Mitchell also presented alders with data about 2,781 “crisis responses” that COMPASS has carried out over the course of nearly three years. According to Mitchell, police or fire responders requested COMPASS’ assistance for 53 percent of those cases. Another 43 percent of those cases came from proactive outreach by COMPASS teams. And 4 percent were non-police responses to 911 calls about loitering that dispatchers determined do not warrant police or medical attention — a system that began its rollout more recently, in 2023.
Mitchell estimated that over the course of two and a half years, COMPASS saved over 25 weeks of police time and over four weeks of fire department time, enabling those departments to allocate their resources elsewhere.
She said that the New Haven Police Department headquarters at 1 Union Ave. is in fact among the more frequent sites where COMPASS teams are called to assist with someone in crisis.
Mitchell noted that the city’s 911 Public Safety Answering Point (PSAP) department will soon be upgrading its software in a way that will incorporate COMPASS as a city response team, along with the fire department and police department.
Fair Haven Alder Sarah Miller asked the presenters about how COMPASS is connected to Familiar Faces, a relatively new city initiative to identify and coordinate resources for individuals who repeatedly need crisis assistance.
According to Kemp, the six-month-old initiative is in an early stage. It’s an effort to increase communication and coordination between city departments and non-profits — including COMPASS — who are interacting with the same person on a regular basis, potentially entailing cross-departmental meetings about specific people using city support services.

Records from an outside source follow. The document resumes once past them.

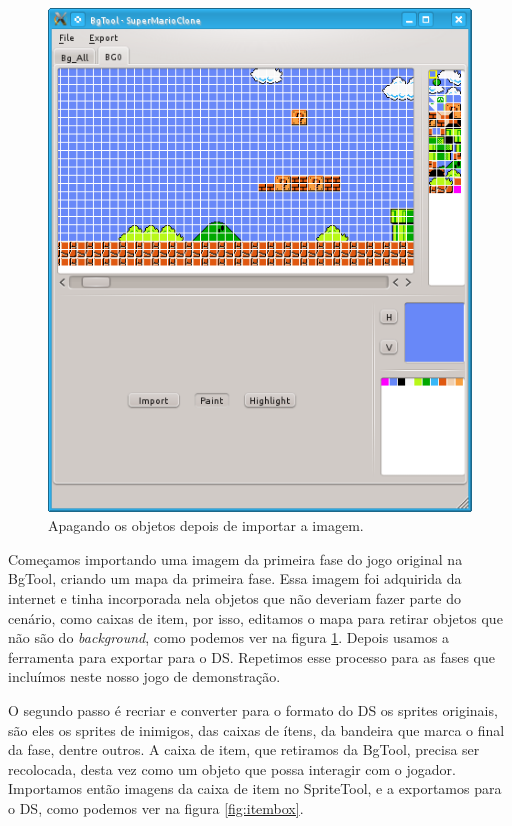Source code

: \documentclass[brazil]{abnt}
\begin{document}
\begin{figure}[h!]
\centering
\includegraphics[scale=.5]{imgs/bgtool2.png}
\caption{Apagando os objetos depois de importar a imagem.}
\label{fig:objetos}
\end{figure}

Começamos importando uma imagem da primeira fase do jogo original na BgTool, criando um mapa da primeira fase. Essa imagem foi adquirida da internet e tinha incorporada nela objetos que não deveriam fazer parte do cenário, como caixas de item, por isso, editamos o mapa para retirar objetos que não são do \textit{background}, como podemos ver na figura \ref{fig:objetos}. Depois usamos a ferramenta para exportar para o DS. Repetimos esse processo para as fases que incluímos neste nosso jogo de demonstração.

O segundo passo é recriar e converter para o formato do DS os sprites originais, são eles os sprites de inimigos, das caixas de ítens, da bandeira que marca o final da fase, dentre outros. A caixa de item, que retiramos da BgTool, precisa ser recolocada, desta vez como um objeto que possa interagir com o jogador. Importamos então imagens da caixa de item no SpriteTool, e a exportamos para o DS, como podemos ver na figura \ref{fig:itembox}.
\end{document}
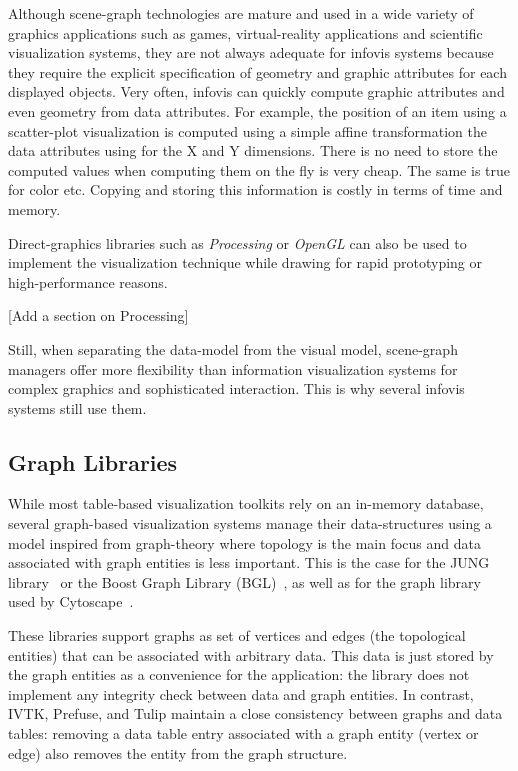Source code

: Although scene-graph technologies are mature and used in a wide
variety of graphics applications such as games, virtual-reality
applications and scientific visualization systems, they are not always
adequate for infovis systems because they require
the explicit specification of geometry and graphic attributes for each
displayed objects.  Very often, infovis can quickly
compute graphic attributes and even geometry from data attributes.
For example, the position of an item using a scatter-plot visualization
is computed using a simple affine transformation the data attributes
using for the X and Y dimensions.  There is no need to store the
computed values when computing them on the fly is very cheap.  The
same is true for color etc.  Copying and storing this information is
costly in terms of time and memory.

Direct-graphics libraries such as \emph{Processing} or \emph{OpenGL}
can also be used to implement the visualization technique while
drawing for rapid prototyping or high-performance reasons.

[Add a section on Processing]

Still, when separating the data-model from the visual model,
scene-graph managers offer more flexibility than information
visualization systems for complex graphics and sophisticated
interaction.  This is why several infovis systems
still use them.


\subsection{Graph Libraries}

While most table-based visualization toolkits rely on an in-memory
database, several graph-based visualization systems manage their
data-structures using a model inspired from graph-theory where
topology is the main focus and data associated with graph entities is
less important.  This is the case for the JUNG library~\cite{jung2003}
or the Boost Graph Library (BGL)~\cite{BGL}, as well as for the graph
library used by Cytoscape~\cite{Cytoscape}.

These libraries support graphs as set of vertices and edges (the
topological entities) that can be associated with arbitrary data.
This data is just stored by the graph entities as a convenience for
the application: the library does not implement any integrity check
between data and graph entities.  In contrast, IVTK, Prefuse, and
Tulip maintain a close consistency between graphs and data tables:
removing a data table entry associated with a graph entity (vertex or
edge) also removes the entity from the graph structure.

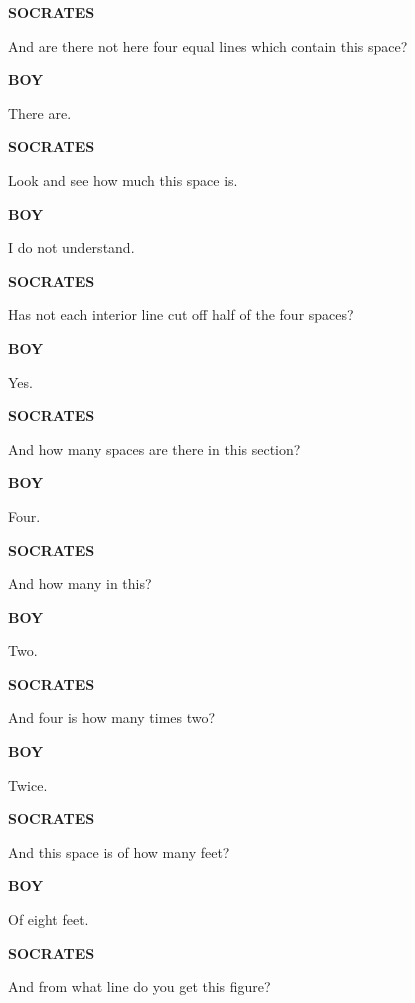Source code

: \documentclass[11pt,letter]{article}
\begin{document}
\par \textbf{SOCRATES}
\par   And are there not here four equal lines which contain this space?

\par \textbf{BOY}
\par   There are.

\par \textbf{SOCRATES}
\par   Look and see how much this space is.

\par \textbf{BOY}
\par   I do not understand.

\par \textbf{SOCRATES}
\par   Has not each interior line cut off half of the four spaces?

\par \textbf{BOY}
\par   Yes.

\par \textbf{SOCRATES}
\par   And how many spaces are there in this section?

\par \textbf{BOY}
\par   Four.

\par \textbf{SOCRATES}
\par   And how many in this?

\par \textbf{BOY}
\par   Two.

\par \textbf{SOCRATES}
\par   And four is how many times two?

\par \textbf{BOY}
\par   Twice.

\par \textbf{SOCRATES}
\par   And this space is of how many feet?

\par \textbf{BOY}
\par   Of eight feet.

\par \textbf{SOCRATES}
\par   And from what line do you get this figure?
\end{document}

“If they’re loitering, panhandling, being a a public nuisance,” said Kemp, “we would prefer to come in and redirect them to supportive services, like mental health treatment and substance use treatment, and divert them from arrest, and so and and so forth.” One goal of Familiar Faces, she said, is to avoid “duplicating services.”
Downtown/East Rock Alder and Committee Chair Eli Sabin asked whether the transition away from Yale’s oversight will leave a gap in supervision or coordination that the city will have to fill.
“The program required more management during the pilot phase,” responded Mitchell. She said that the city and Continuum of Care will need to figure out how to absorb the administrative work that Yale provided in years past. She noted Yale will continue to steward COMPASS’ advisory board, data collection, and resource coordination arms in the coming year, during which Tebes will continue to be involved in running the program — creating an extended transition.
“Are there any conversations about how Yale will continue to be involved?” asked East Rock/Fair Haven Alder Caroline Tanbee Smith.
Kemp responded that those conversations are just beginning.
“How do we make it so Yale has — excuse my language, but has some skin in the game?” she asked. She said that the university benefits from COMPASS, and that the city is exploring how to encourage New Haven’s wealthier institutions to invest in the program as they reap its benefits.
At the end of the 40-minute meeting, the four committee members in attendance — Sabin, Miller, Smith, and Downtown/Yale Alder Kiana Flores — voted to favorably recommend the new contract. Sabin said that he intends to request that the full Board of Alders vote on the item at their next meeting in August, likely in the form of a unanimous consent vote, so that the city can implement the contract by the start date of Aug. 15.
COMPASS leaders Jack Tebes and John Labieniec.
Committee alders unanimously support the contract.